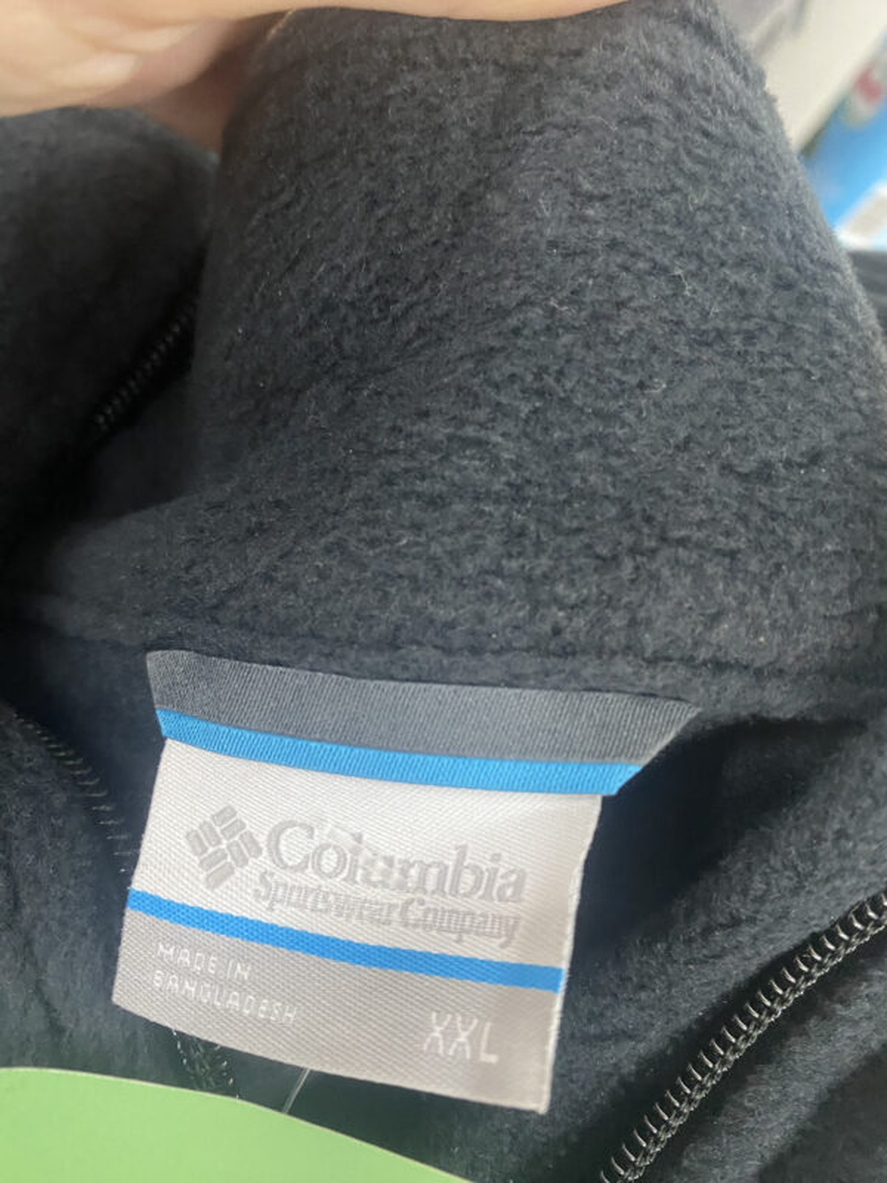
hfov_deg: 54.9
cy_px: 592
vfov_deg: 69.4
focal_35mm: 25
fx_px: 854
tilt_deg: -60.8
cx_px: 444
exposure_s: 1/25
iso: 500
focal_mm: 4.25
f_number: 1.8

···

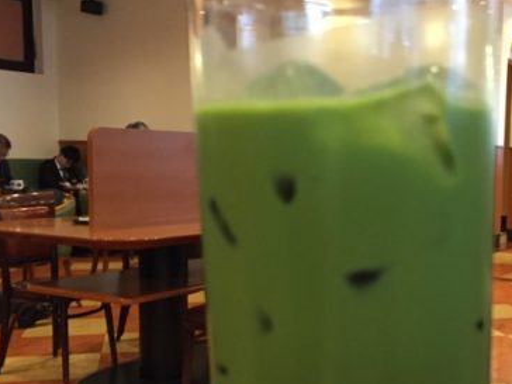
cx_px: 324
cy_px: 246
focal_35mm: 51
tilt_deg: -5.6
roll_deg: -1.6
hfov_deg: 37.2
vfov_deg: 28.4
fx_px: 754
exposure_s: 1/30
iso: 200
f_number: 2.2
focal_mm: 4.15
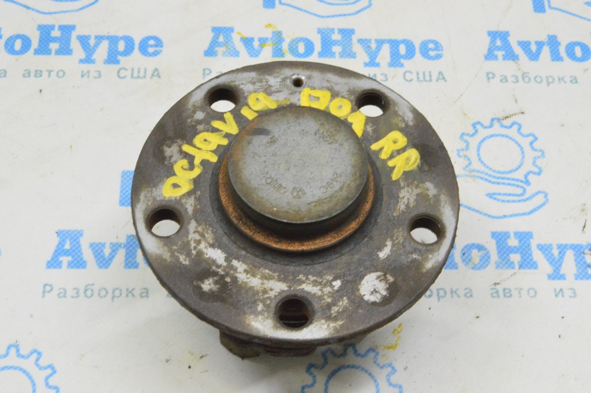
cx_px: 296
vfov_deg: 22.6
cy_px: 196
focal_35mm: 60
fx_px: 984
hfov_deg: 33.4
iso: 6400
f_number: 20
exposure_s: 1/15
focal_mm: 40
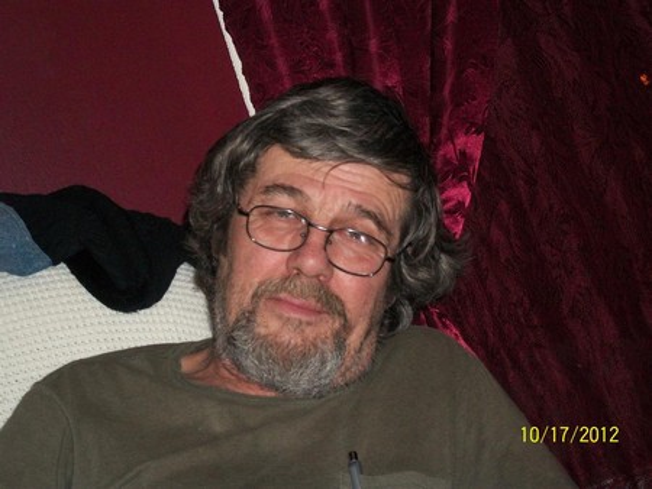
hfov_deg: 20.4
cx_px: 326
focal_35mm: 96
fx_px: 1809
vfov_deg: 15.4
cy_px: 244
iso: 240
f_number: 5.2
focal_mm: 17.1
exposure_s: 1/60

···

TASK DESCRIPTION >> Would you print, exactly as written, every line above from the one holding "fx_px: 1809" through the one holding "exposure_s: 1/60", with both included and no other lines?

REPLY TO THE EXERCISE >>
fx_px: 1809
vfov_deg: 15.4
cy_px: 244
iso: 240
f_number: 5.2
focal_mm: 17.1
exposure_s: 1/60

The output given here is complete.